Ia menilai masih banyak kebutuhan dasar masyarakat yang memerlukan penanganan dan percepatan dari pemerintah.
Pernyataan itu disampaikan Mualem usai mengikuti rapat pemulihan pascabencana Sumatera bersama DPR RI dan pemerintah pusat di kompleks parlemen, Senayan, Jakarta, Senin (25/5/2026).
“Baru terpenuhi mungkin 30 persen pemulihan infrastruktur,” ujar Mualem kepada awak media.
Menurutnya, sejumlah fasilitas vital yang rusak akibat bencana masih belum sepenuhnya tertangani. Infrastruktur dasar seperti jembatan, sekolah, dan sarana pelayanan masyarakat lainnya masih membutuhkan perhatian serius.
“Banyak. Banyak. Infrastruktur belum, jembatan belum. Sekolah-sekolah dan sebagainya lagi,” katanya.
Sementara itu, Ketua Satgas Percepatan Rehabilitasi dan Rekonstruksi Pascabencana Sumatera yang juga Menteri Dalam Negeri, Tito Karnavian, menyatakan pemerintah kini mulai memasuki tahap pemulihan permanen pascabencana di wilayah Sumatera.
Tito menjelaskan, pemerintah telah menyusun Rencana Induk (Renduk) percepatan rehabilitasi dan rekonstruksi yang akan dijalankan selama tiga tahun, mulai 2026 hingga 2028.
“Sekarang kita akan melakukan proses menuju pemulihan permanen. Jadi dari tiga tahapan itu, tanggap darurat, transisi, kemudian kita masuk masa menuju permanen yang kita namakan rehab-rekon,” ujar Tito usai rapat bersama DPR RI.
Ia menambahkan, rencana induk tersebut disusun berdasarkan rekapitulasi kebutuhan dari seluruh pemerintah kabupaten/kota, provinsi, hingga kementerian dan lembaga terkait.
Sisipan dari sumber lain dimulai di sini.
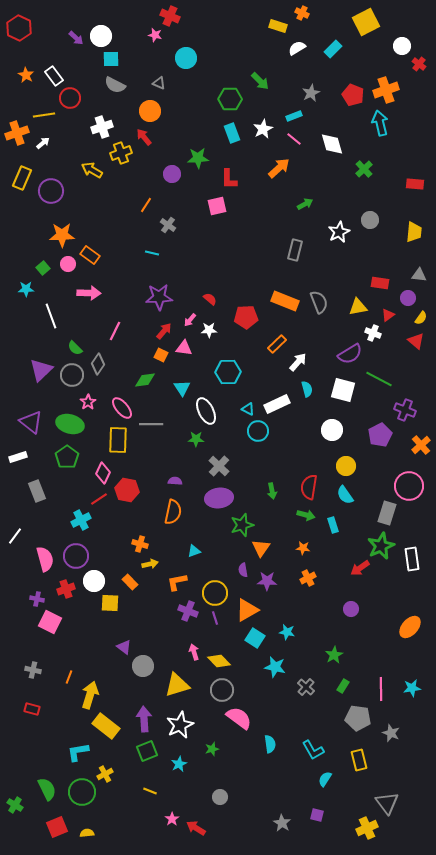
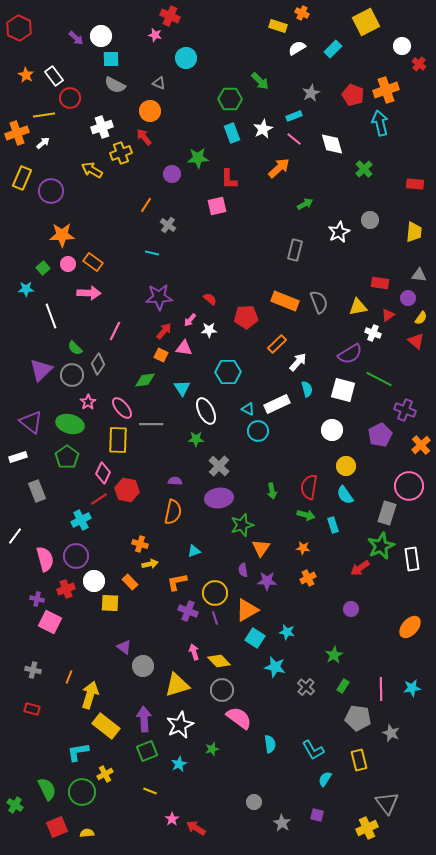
orange rectangle at (90, 255): moved 3 px right, 7 px down
gray circle at (220, 797): moved 34 px right, 5 px down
“Renduk ini direkap dari seluruh kabupaten/kota, provinsi, dan kementerian/lembaga. Setelah itu disandingkan bersama Bappenas dan Satgas untuk disesuaikan, dan akan diselesaikan dalam waktu tiga tahun, yaitu 2026, 2027, dan 2028,” jelasnya.
Pemerintah berharap program rehabilitasi dan rekonstruksi permanen tersebut dapat mempercepat pemulihan kawasan terdampak bencana di Sumatera, termasuk Aceh, sehingga aktivitas masyarakat dan pelayanan publik dapat kembali berjalan normal.